According to WPC Energy, the Dewhurst Award is given to “exceptional individuals whose leadership and contributions have had a lasting impact on the global energy industry.” It is named after Thomas Dewhurst, who organised the first WPC Energy Congress, formerly the World Petroleum Congress, in 1933.

Oxy works to advance low-carbon technologies, reduce emissions and is leading a number of energy transition projects. Its Oxy Innovation Center is housed in Houston’s The Ion.

Hollub has held a variety of roles in her 40-year career with Occidental, including chief operating officer and senior executive vice president. She also led strategic acquisitions for Occidental of Anadarko Petroleum in 2019 and CrownRock in 2024, and serves on the boards of Lockheed Martin and the American Petroleum Institute. She is one of the first women to lead a major U.S. oil and gas company.

“Vicki Hollub’s visionary leadership and unwavering dedication to innovation and sustainability have set a benchmark for excellence in our industry,” Pedro Miras, WPC Energy President, said in a news release. “She embodies the spirit of the Dewhurst Award—forward-looking, courageous and deeply committed to advancing the global energy dialogue.

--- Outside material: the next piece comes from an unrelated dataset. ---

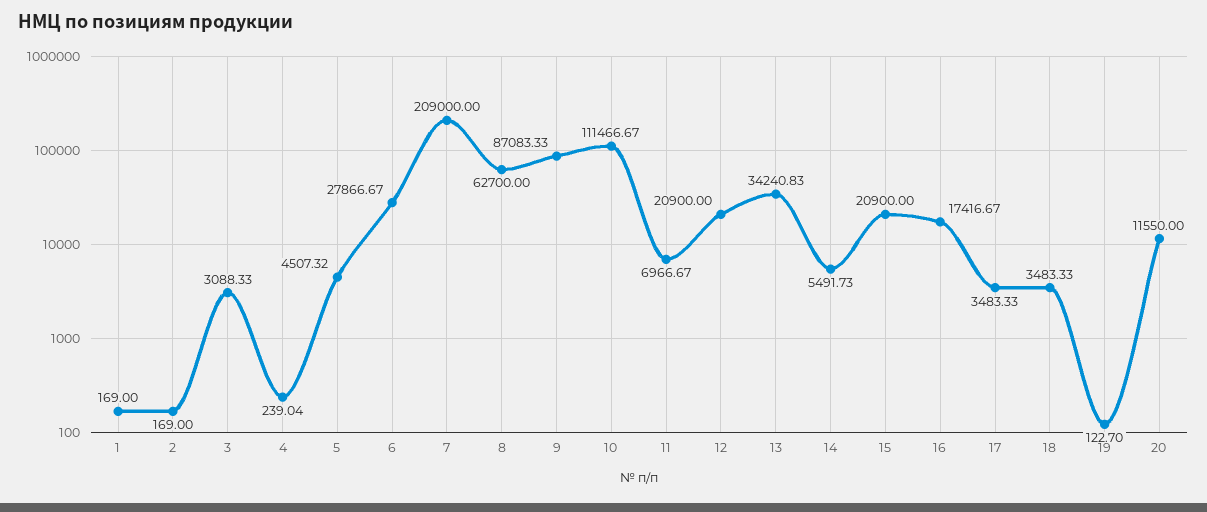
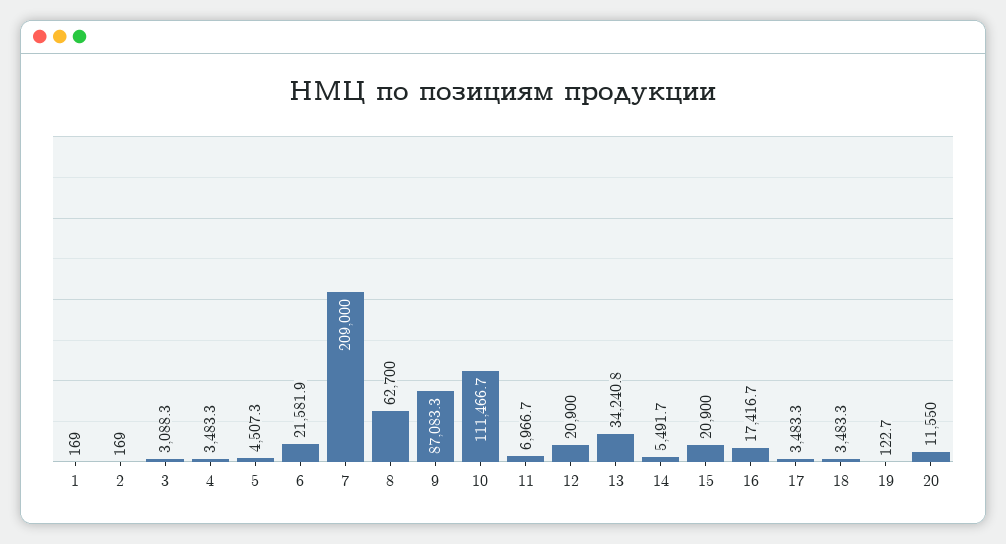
4: 239.04 -> 3483.3
6: 27866.67 -> 21581.9

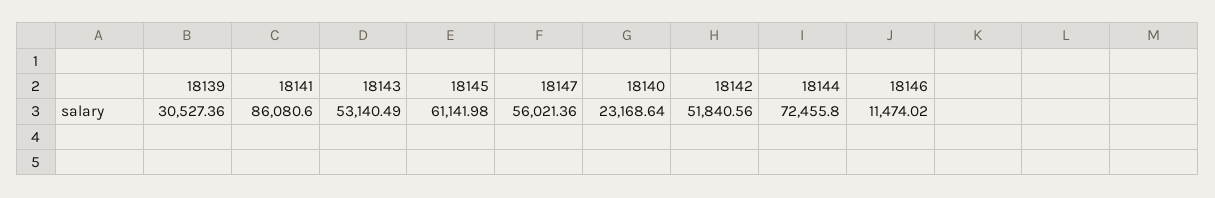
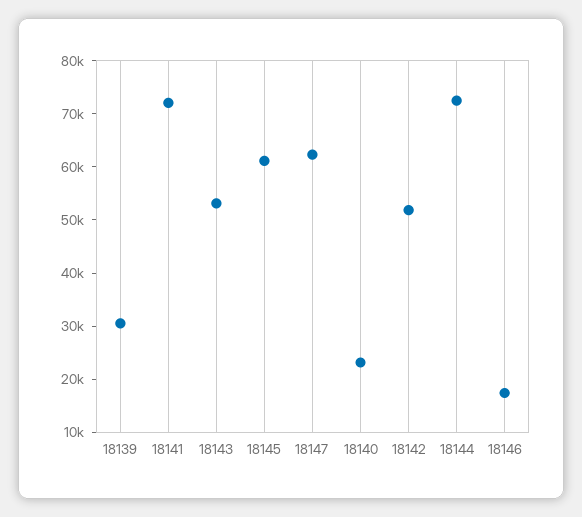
18141: 86080.6 -> 72000
18147: 56021.36 -> 62000
18146: 11474.02 -> 18000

Her contributions continue to inspire the next generation of energy leaders.”

Hollub will receive the award in April 2026 in Riyadh, Saudi Arabia at the 25th WPC Energy Congress, where she will also present the Dewhurst Lecture.

“I am honored to be selected for the Dewhurst Award and appreciate WPC Energy recognizing our company’s achievements,” Hollub added in the release. “The Dewhurst Award reflects the collective efforts of the talented and dedicated team at Oxy, whose commitment to innovation, operational and technical excellence, and sustainability drives our success.”